Только крайней неосмотрительностью и беспечностью при приеме в партию можно объяснить такой, например, факт: за пять первых месяцев мятежа на сторону Антонова добровольно перешла половина сельских коммунистов Кирсановского уезда. 12) А о работе сельских ячеек РКП(б) в Борисоглебском уезде перед мятежом, один высокий проверяющий отозвался так: "В деревнях крестьяне ищут большевиков, чтобы пожаловаться на коммунистов".
Качественная слабость губернской парторганизации, сильная подверженность ее членов мелкобуржуазному влиянию находили свое выражение и в бесчисленных случаях перерожденчества, взяточничества и злоупотребления служебным положением. Наконец, летом 1920 года угрожающих размеров достигло пьянство среди членов партии. Всерьез обеспокоенный таким положением Тамбовский губком РКП(б) принял даже специальное суровое постановление "О борьбе с пьянством", в котором решительно потребовал от всех уездных комитетов (укомов) партии:
"1. За пьянство исключать из партии простыми постановлениями укомов, причем ответственных работников, как особо дискредитирующих Советскую власть и идеалы революции, арестовывать, дело о них передавать в ревтрибунал, до суда заключать в концентрационный лагерь, имена их выставлять на специальных черных досках в общественных учреждениях.
2. Членов партии, уличенных в распространении спиртных напитков, арестовывать и направлять в губчека, куда губком вошел с предложением применять по отношению к ним самые тяжкие меры наказания по законам военного времени".
Но не блистала своей работой и губчека. Мало того, что профессиональный уровень большинства ее сотрудников был весьма низок, так еще и половина из них (во главе с самим председателем губчека Александром Мартиновичем Оя), как раз к началу Антоновского восстания оказались арестованными за шантаж "отцов губернии". И тут нельзя не отметить, что Тамбовская губчека после этих арестов стала гораздо боеспособнее и даже добилась вскоре кое-каких успехов. Хотя, конечно, в целом ее работа еще долго находилась, что называется, не на высоте.
Настоящим бедствием для Тамбовской губернии (с точки зрения советской власти, разумеется) было массовое дезертирство, то есть уклонение от службы в рядах Красной армии. Так, на 1 января 1920 года девять десятых всего военнообязанного населения губернии официально числилось в дезертирах, что в общей сложности составляло колоссальную цифру – 250 тысяч человек.

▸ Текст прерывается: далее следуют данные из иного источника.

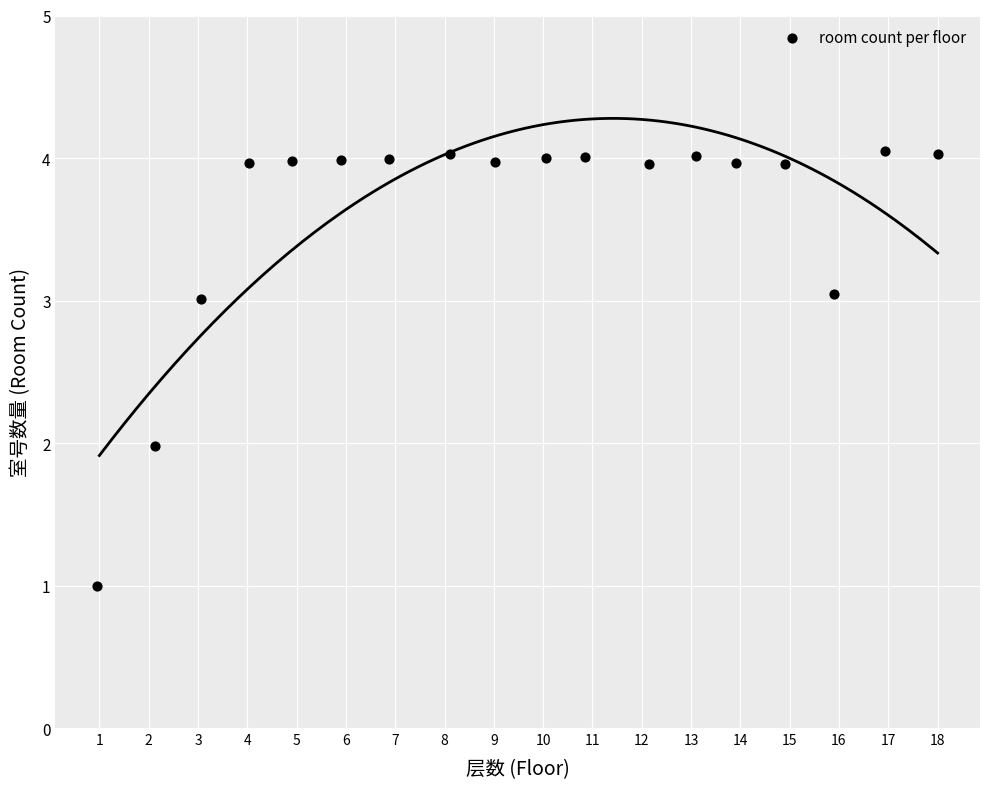

What is the range of Y values (max minus min)?

3.1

Однако отметим, что дезертирство как явление уже с самого начала 1920 года заметно пошло на спад. По данным Тамбовского губвоенкомата, за первые четыре месяца двадцатого года добровольно явились на призывные пункты, а также были пойманы в облавах почти 35 тысяч дезертиров. В последующие четыре месяца их численность сокращалась невиданными доселе темпами. А ведь летние месяцы, по сравнению с другими временами года, в 1918-м и 1919 годах были самыми что ни на есть дезертирскими". Тот феномен, что в мае – августе 1920 года в ряды Красной армии влилось не менее 105 тысяч "прозревших" военнообязанных губернии, объясняется главным образом произошедшим в среде тамбовских дезертиров мощным взрывом патриотизма, вызванного нападением на страну белопанской Польши.